[Data entries]
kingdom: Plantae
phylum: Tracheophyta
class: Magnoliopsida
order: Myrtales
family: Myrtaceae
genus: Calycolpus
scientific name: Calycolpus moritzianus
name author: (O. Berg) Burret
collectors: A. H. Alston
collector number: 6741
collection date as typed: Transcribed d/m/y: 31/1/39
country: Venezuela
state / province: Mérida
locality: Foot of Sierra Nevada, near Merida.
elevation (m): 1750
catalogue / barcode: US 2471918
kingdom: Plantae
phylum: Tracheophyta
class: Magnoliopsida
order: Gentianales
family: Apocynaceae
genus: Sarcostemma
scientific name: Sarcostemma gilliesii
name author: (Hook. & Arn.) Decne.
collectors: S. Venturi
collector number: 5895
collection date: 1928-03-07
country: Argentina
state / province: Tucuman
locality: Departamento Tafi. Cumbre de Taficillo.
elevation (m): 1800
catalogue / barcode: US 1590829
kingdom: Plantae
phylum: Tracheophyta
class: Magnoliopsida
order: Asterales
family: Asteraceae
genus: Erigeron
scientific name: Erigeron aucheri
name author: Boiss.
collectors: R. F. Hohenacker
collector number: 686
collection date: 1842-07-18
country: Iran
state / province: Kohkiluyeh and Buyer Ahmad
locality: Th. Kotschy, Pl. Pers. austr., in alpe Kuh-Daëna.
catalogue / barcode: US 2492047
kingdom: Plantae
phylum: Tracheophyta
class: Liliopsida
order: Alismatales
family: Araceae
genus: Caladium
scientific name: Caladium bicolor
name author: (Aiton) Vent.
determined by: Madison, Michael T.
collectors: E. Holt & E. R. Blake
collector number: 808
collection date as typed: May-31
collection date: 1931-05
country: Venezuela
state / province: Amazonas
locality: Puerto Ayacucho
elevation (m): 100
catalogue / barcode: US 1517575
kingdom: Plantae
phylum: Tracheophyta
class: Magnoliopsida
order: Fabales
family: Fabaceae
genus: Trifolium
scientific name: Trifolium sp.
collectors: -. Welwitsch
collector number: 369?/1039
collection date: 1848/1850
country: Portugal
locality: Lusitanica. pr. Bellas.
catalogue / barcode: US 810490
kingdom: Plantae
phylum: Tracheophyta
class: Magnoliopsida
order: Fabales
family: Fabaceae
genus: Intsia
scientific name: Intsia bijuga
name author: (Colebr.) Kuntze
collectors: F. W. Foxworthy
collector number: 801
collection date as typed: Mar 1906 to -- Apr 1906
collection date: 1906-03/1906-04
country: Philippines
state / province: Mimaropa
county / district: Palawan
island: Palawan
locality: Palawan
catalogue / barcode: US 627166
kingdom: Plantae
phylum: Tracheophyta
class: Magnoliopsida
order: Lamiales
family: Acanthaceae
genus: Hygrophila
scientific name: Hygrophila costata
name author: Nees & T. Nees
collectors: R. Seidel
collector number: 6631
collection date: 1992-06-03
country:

→ **To be done**
Update the listing by changing each "catalogue / barcode" to "catalog number / barcode" and leaving everything else as it is.

→ **Task response**
kingdom: Plantae
phylum: Tracheophyta
class: Magnoliopsida
order: Myrtales
family: Myrtaceae
genus: Calycolpus
scientific name: Calycolpus moritzianus
name author: (O. Berg) Burret
collectors: A. H. Alston
collector number: 6741
collection date as typed: Transcribed d/m/y: 31/1/39
country: Venezuela
state / province: Mérida
locality: Foot of Sierra Nevada, near Merida.
elevation (m): 1750
catalog number / barcode: US 2471918
kingdom: Plantae
phylum: Tracheophyta
class: Magnoliopsida
order: Gentianales
family: Apocynaceae
genus: Sarcostemma
scientific name: Sarcostemma gilliesii
name author: (Hook. & Arn.) Decne.
collectors: S. Venturi
collector number: 5895
collection date: 1928-03-07
country: Argentina
state / province: Tucuman
locality: Departamento Tafi. Cumbre de Taficillo.
elevation (m): 1800
catalog number / barcode: US 1590829
kingdom: Plantae
phylum: Tracheophyta
class: Magnoliopsida
order: Asterales
family: Asteraceae
genus: Erigeron
scientific name: Erigeron aucheri
name author: Boiss.
collectors: R. F. Hohenacker
collector number: 686
collection date: 1842-07-18
country: Iran
state / province: Kohkiluyeh and Buyer Ahmad
locality: Th. Kotschy, Pl. Pers. austr., in alpe Kuh-Daëna.
catalog number / barcode: US 2492047
kingdom: Plantae
phylum: Tracheophyta
class: Liliopsida
order: Alismatales
family: Araceae
genus: Caladium
scientific name: Caladium bicolor
name author: (Aiton) Vent.
determined by: Madison, Michael T.
collectors: E. Holt & E. R. Blake
collector number: 808
collection date as typed: May-31
collection date: 1931-05
country: Venezuela
state / province: Amazonas
locality: Puerto Ayacucho
elevation (m): 100
catalog number / barcode: US 1517575
kingdom: Plantae
phylum: Tracheophyta
class: Magnoliopsida
order: Fabales
family: Fabaceae
genus: Trifolium
scientific name: Trifolium sp.
collectors: -. Welwitsch
collector number: 369?/1039
collection date: 1848/1850
country: Portugal
locality: Lusitanica. pr. Bellas.
catalog number / barcode: US 810490
kingdom: Plantae
phylum: Tracheophyta
class: Magnoliopsida
order: Fabales
family: Fabaceae
genus: Intsia
scientific name: Intsia bijuga
name author: (Colebr.) Kuntze
collectors: F. W. Foxworthy
collector number: 801
collection date as typed: Mar 1906 to -- Apr 1906
collection date: 1906-03/1906-04
country: Philippines
state / province: Mimaropa
county / district: Palawan
island: Palawan
locality: Palawan
catalog number / barcode: US 627166
kingdom: Plantae
phylum: Tracheophyta
class: Magnoliopsida
order: Lamiales
family: Acanthaceae
genus: Hygrophila
scientific name: Hygrophila costata
name author: Nees & T. Nees
collectors: R. Seidel
collector number: 6631
collection date: 1992-06-03
country:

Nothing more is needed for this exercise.